Editor’s note: This is the first in an ongoing series of articles based on material presented to the University of Virginia Board of Visitors — material that never sees the light of day in standard news sources. We aim to provide a more complete understanding of how the university is governed.
Auditors found a “material weakness” in the University of Virginia’s Fiscal 2022 financial statements but said they had uncovered no indication of fraudulent or illegal activity.
“We have resolved any significant difficulties experienced,” David Rasnic, head of the Auditor of Public Accounts’ higher-ed auditing team, told the Board of Visitors Wednesday.
The audit revealed two sources of concern that increased the risk that might give rise to financial misstatements. First, there was no central authority to align the financial reporting of UVa’s academic division and its healthcare division. Creating a central authority, said Rasnic, “would be helpful.”
Another set of issues arose from UVa Health’s acquisition last year of Community Health. The purchase of the company with $470 million in assets made necessary a mid-year switch from FASB accounting used by the private sector to GASB accounting used by government agencies.
The issues resulted in a “delay” in the completion of the audit — not something that financial markets want to see in a university with a AAA bond rating.
The Board reaction to the findings was muted.
“While this is not a happy thing, it’s a prophylactic thing,” said Victoria Harker, a Northern Virginia business executive and former UVa board member who was in attendance.
Fixing material weaknesses in the financial statements would reduce the risk of incurring material misstatements, which could hurt the university’s credibility in the financial marketplace. UVa is one of only three public universities in the country with a AAA bond rating.
With the acquisition of a large private enterprise, said a business school professor, “we’re moving into new territory now. You don’t know what you don’t know until you get into it.” The learning experience will serve UVa well in the event of other acquisitions, she said.
The Board went into executive session to discuss “the performance of specific administrative personnel” related to the audit. No action was announced.
Great article, Jim. Stay on this. It’s a big deal.
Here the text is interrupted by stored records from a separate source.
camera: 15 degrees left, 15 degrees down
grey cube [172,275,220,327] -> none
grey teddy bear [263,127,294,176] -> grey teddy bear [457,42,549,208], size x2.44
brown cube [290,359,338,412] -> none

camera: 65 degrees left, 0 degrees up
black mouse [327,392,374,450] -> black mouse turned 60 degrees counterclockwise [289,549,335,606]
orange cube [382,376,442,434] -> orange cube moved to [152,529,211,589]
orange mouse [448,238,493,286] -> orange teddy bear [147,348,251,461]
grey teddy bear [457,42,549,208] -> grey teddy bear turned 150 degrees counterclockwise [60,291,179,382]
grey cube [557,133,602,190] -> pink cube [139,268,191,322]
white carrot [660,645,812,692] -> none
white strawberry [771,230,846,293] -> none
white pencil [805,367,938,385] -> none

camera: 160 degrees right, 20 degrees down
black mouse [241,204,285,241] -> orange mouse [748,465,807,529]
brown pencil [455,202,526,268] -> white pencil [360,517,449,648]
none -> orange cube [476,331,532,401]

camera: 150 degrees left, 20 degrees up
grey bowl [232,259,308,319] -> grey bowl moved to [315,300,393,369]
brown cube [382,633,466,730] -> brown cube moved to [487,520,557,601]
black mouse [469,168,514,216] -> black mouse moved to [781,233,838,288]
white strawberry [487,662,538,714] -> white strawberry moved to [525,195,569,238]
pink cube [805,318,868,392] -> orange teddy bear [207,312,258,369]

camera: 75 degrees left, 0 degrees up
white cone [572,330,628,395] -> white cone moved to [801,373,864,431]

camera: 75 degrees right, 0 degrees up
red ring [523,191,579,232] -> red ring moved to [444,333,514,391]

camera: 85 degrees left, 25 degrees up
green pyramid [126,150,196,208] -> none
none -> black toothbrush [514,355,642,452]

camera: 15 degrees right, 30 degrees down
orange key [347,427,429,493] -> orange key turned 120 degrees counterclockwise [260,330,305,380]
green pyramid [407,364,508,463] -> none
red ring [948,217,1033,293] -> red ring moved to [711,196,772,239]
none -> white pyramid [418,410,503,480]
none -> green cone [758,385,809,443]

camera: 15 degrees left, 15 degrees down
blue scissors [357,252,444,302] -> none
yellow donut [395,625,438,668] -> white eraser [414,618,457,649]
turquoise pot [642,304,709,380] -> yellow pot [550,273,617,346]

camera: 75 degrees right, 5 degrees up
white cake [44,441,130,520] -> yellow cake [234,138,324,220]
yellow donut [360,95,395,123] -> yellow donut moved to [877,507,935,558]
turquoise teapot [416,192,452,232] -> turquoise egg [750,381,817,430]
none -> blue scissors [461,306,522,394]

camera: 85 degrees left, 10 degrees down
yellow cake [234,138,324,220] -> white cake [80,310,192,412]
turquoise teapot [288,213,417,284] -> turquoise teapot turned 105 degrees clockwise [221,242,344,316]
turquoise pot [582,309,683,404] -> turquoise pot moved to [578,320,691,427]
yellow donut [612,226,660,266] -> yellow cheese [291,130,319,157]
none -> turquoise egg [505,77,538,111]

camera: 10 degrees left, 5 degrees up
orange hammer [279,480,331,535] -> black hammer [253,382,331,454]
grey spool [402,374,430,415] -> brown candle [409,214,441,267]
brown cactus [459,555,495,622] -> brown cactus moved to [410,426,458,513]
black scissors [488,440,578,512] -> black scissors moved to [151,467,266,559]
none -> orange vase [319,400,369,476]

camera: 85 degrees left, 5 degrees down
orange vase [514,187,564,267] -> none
Our beloved UVA is starting to look as much like a fast growing corporation (ie. Salesforce) with all the associated challenges as it does a world class university. We will see if that is a good thing….?
You identified the key issue here. UVa has expanded aggressively into commercial enterprises beyond the university and teaching hospital. The Boar’s Head Inn, for instance. I think UVa owns a golf course, too. And a lot of real estate in the Charlottesville area. It’s getting into affordable workforce housing development. And then, of course, the $470 million acquisition of Community Health.
Is this a good thing or bad thing? I don’t know. But the trend warrants close scrutiny.
I believe “prophylactic” means a preventive measure. I’m not sure what it means in this context. I do know, as a former CPA & CFO, that a “material weakness” is a big deal in an audit finding as it relates to internal controls. It is something that Ryan and the BOV need to address and follow up in internal audits. Be assured the state auditors will be monitoring this issue. I assume they have required periodic reports from UVA.
I interpreted the remark to mean that if UVa fixed the “material weaknesses,” it could prevent the occurrence of any “material misstatement,” which would be a serious blemish. I did not make the distinction clear in the post.